**INFORMATION SUPPLIED**:

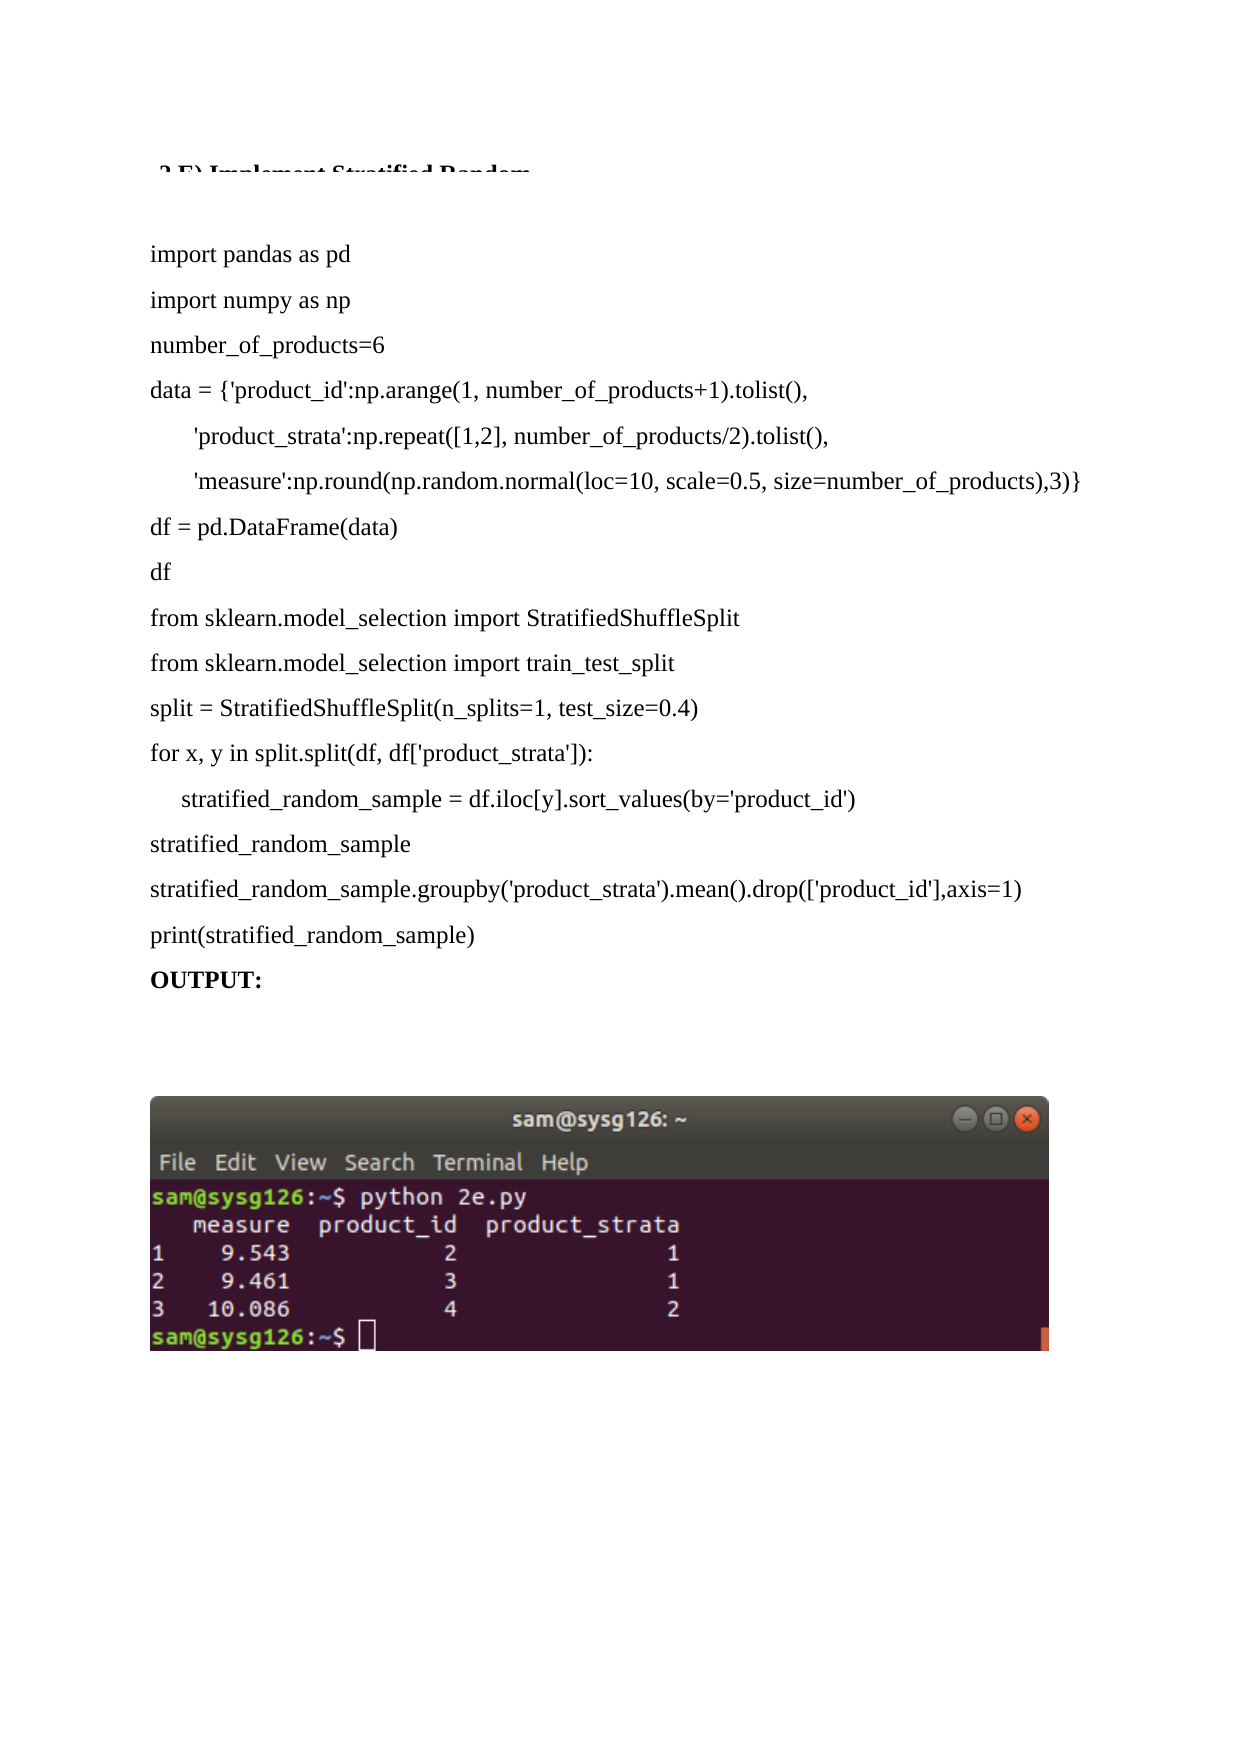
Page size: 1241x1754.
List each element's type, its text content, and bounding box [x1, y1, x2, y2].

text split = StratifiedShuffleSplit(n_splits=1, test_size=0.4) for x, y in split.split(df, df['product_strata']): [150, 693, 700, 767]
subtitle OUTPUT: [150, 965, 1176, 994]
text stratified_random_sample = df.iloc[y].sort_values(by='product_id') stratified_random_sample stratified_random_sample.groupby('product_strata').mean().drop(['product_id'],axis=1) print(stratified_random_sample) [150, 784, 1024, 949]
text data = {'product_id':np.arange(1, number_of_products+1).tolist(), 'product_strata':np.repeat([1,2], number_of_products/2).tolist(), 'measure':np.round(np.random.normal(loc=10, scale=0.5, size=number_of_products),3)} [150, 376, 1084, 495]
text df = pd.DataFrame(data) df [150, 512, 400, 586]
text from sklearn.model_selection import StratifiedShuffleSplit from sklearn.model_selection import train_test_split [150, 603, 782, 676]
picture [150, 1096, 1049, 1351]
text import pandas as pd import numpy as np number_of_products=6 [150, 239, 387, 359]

**EXERCISE AIM**:
Where a line of the entries above holds the word "data", return that line.

**REPLY**:
text data = {'product_id':np.arange(1, number_of_products+1).tolist(), 'product_strata':np.repeat([1,2], number_of_products/2).tolist(), 'measure':np.round(np.random.normal(loc=10, scale=0.5, size=number_of_products),3)} [150, 376, 1084, 495]
text df = pd.DataFrame(data) df [150, 512, 400, 586]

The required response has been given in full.